_Exercise objective_
Below are the records; tally the lines that include "item" and report only the total.

_Data excerpts_

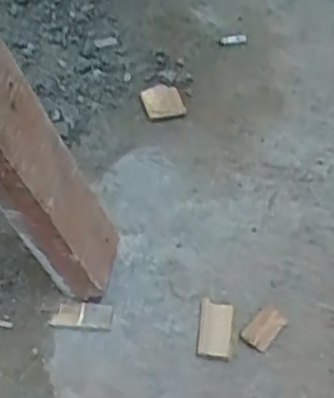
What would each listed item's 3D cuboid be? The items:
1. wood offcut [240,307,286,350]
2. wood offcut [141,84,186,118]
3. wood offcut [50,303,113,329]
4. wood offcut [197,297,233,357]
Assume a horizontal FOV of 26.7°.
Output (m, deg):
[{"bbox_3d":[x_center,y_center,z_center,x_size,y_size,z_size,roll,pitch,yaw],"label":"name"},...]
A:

* * *

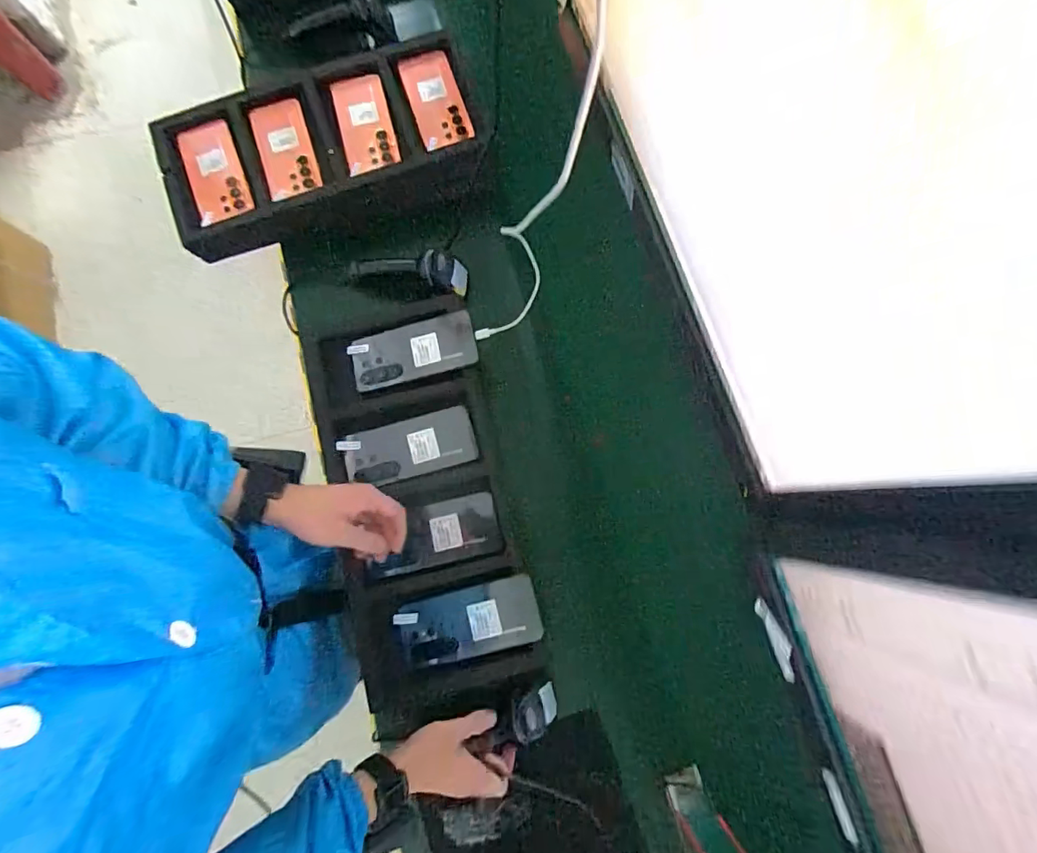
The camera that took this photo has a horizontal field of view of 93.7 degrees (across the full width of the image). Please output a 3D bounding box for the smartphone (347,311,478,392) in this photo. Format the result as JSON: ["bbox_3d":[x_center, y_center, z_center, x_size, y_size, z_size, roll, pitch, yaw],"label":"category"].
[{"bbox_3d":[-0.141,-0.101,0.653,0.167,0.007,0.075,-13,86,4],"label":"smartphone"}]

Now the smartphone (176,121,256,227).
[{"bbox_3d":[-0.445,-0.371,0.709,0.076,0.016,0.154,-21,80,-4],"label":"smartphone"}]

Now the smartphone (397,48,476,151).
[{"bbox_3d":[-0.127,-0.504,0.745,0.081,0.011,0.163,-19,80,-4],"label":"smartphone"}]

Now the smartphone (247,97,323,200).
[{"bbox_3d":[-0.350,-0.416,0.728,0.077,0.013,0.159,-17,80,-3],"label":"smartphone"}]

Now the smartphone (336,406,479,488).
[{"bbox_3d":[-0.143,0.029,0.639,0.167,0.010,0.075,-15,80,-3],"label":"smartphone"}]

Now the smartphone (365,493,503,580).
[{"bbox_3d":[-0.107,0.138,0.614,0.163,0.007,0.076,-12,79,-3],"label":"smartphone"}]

...

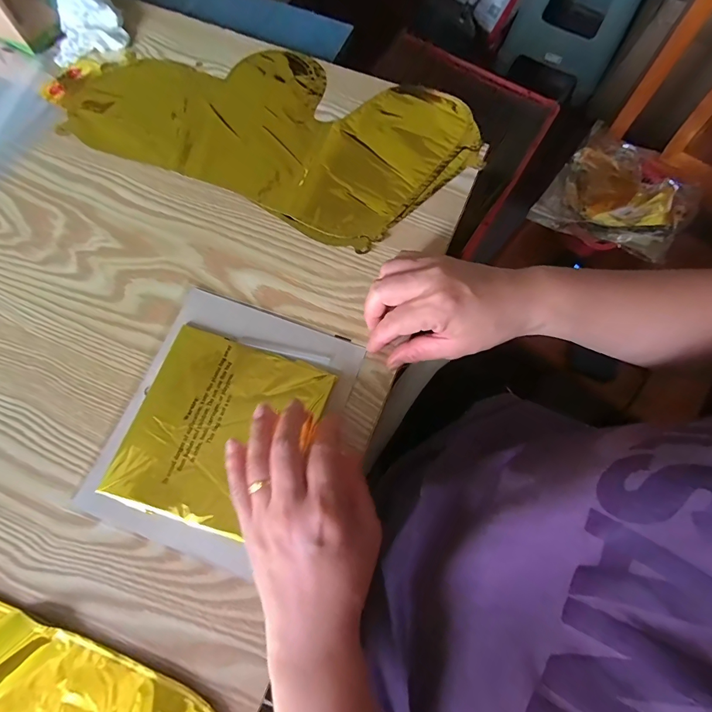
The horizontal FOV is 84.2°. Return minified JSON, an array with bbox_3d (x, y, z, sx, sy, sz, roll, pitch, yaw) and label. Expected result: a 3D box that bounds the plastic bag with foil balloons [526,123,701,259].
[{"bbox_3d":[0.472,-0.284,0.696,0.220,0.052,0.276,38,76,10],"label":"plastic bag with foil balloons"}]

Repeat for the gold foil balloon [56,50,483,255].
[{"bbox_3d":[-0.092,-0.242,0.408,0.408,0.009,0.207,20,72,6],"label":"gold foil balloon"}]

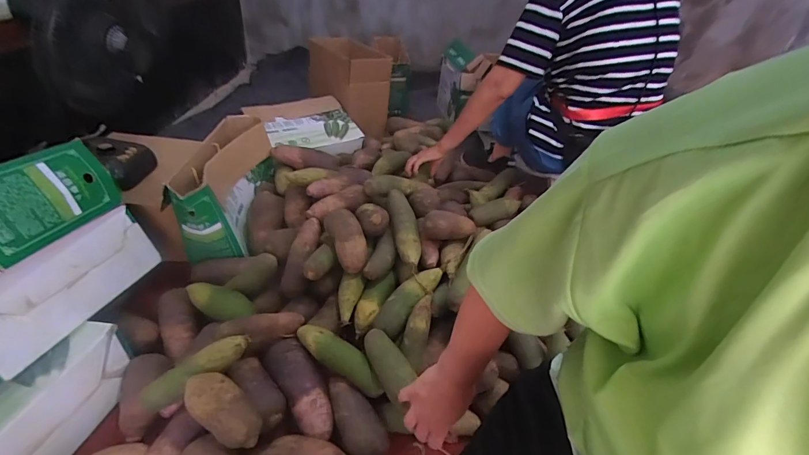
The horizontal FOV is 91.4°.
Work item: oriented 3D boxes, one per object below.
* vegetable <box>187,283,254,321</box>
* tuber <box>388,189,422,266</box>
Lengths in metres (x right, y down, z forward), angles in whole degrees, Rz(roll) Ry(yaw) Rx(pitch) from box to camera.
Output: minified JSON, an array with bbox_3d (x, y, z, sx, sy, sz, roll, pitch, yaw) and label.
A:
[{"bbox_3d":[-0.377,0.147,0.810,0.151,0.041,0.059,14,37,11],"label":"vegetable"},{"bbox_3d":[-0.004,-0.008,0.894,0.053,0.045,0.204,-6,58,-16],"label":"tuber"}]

_Result_
2